Task objective → Take from the data every line in which the word "Georgetown" is found.

Source information →

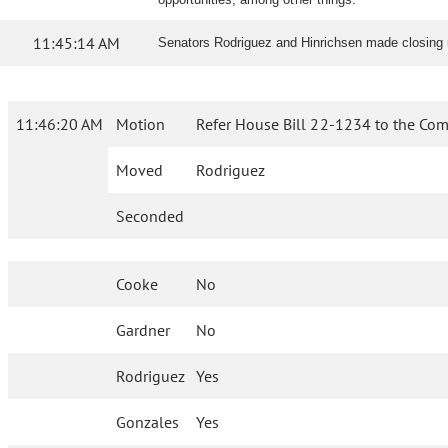
11:45:14 AM
Senators Rodriguez and Hinrichsen made closing
11:46:20 AM
Motion
Refer House Bill 22-1234 to the Com
Moved
Rodriguez
Seconded
Cooke
No
Gardner
No
Rodriguez
Yes
Gonzales
Yes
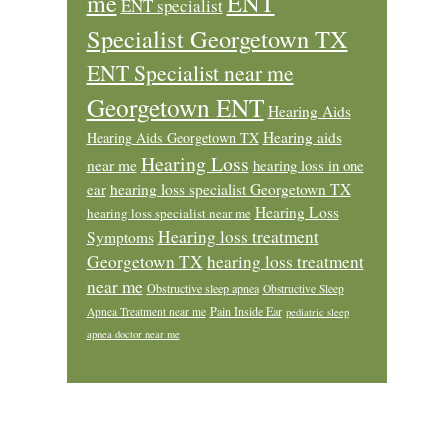
ENT
me
ENT specialist
Specialist Georgetown TX
ENT Specialist near me
Georgetown ENT
Hearing Aids
Hearing aids
Hearing Aids Georgetown TX
Hearing Loss
near me
hearing loss in one
ear
hearing loss specialist Georgetown TX
Hearing Loss
hearing loss specialist near me
Hearing loss treatment
Symptoms
Georgetown TX
hearing loss treatment
near me
Obstructive sleep apnea
Obstructive Sleep
Pain Inside Ear
Apnea Treatment near me
pediatric sleep
apnea doctor near me
Footer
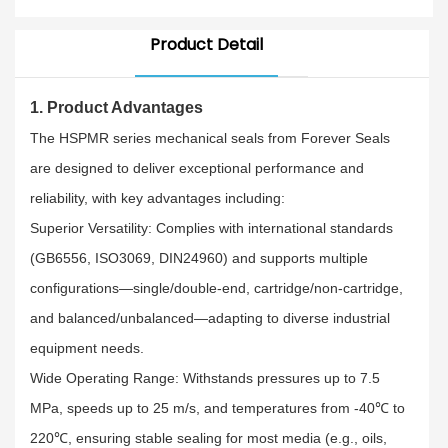
Pumps&Mechanical
Machines
Product Detail
1. Product Advantages​
The HSPMR series mechanical seals from Forever Seals
are designed to deliver exceptional performance and
reliability, with key advantages including:​
Superior Versatility: Complies with international standards
(GB6556, ISO3069, DIN24960) and supports multiple
configurations—single/double-end, cartridge/non-cartridge,
and balanced/unbalanced—adapting to diverse industrial
equipment needs.​
Wide Operating Range: Withstands pressures up to 7.5
MPa, speeds up to 25 m/s, and temperatures from -40℃ to
220℃, ensuring stable sealing for most media (e.g., oils,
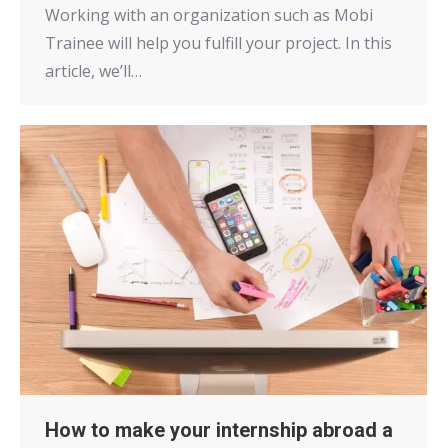
Working with an organization such as Mobi
Trainee will help you fulfill your project. In this
article, we’ll…
How to make your internship abroad a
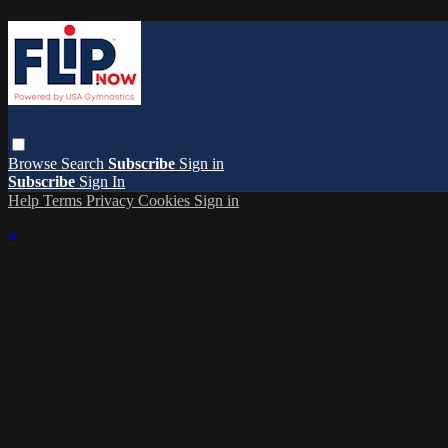
Browse
Search
Subscribe
Sign in
Subscribe
Sign In
Help
Terms
Privacy
Cookies
Sign in
×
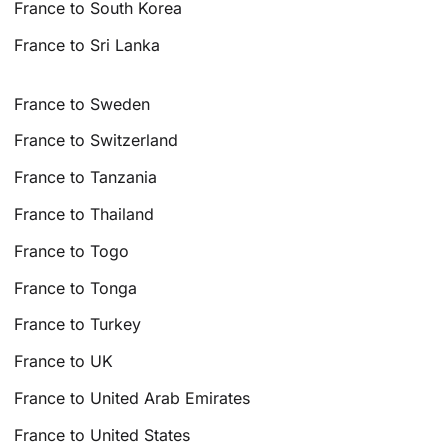
France to South Korea
France to Sri Lanka
France to Sweden
France to Switzerland
France to Tanzania
France to Thailand
France to Togo
France to Tonga
France to Turkey
France to UK
France to United Arab Emirates
France to United States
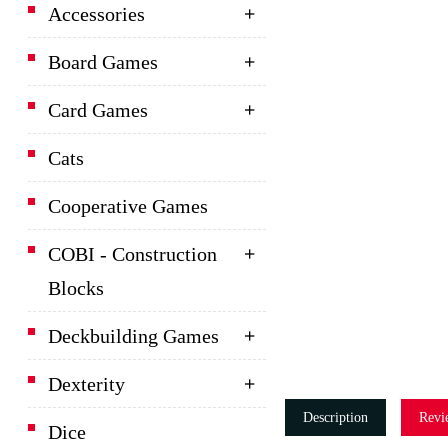
Accessories
Board Games
Card Games
Cats
Cooperative Games
COBI - Construction
Blocks
Deckbuilding Games
Dexterity
Description
Revi
Dice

Completed task →
Specialist Georgetown TX
Georgetown ENT
Hearing Aids Georgetown TX
hearing loss specialist Georgetown TX
Georgetown TX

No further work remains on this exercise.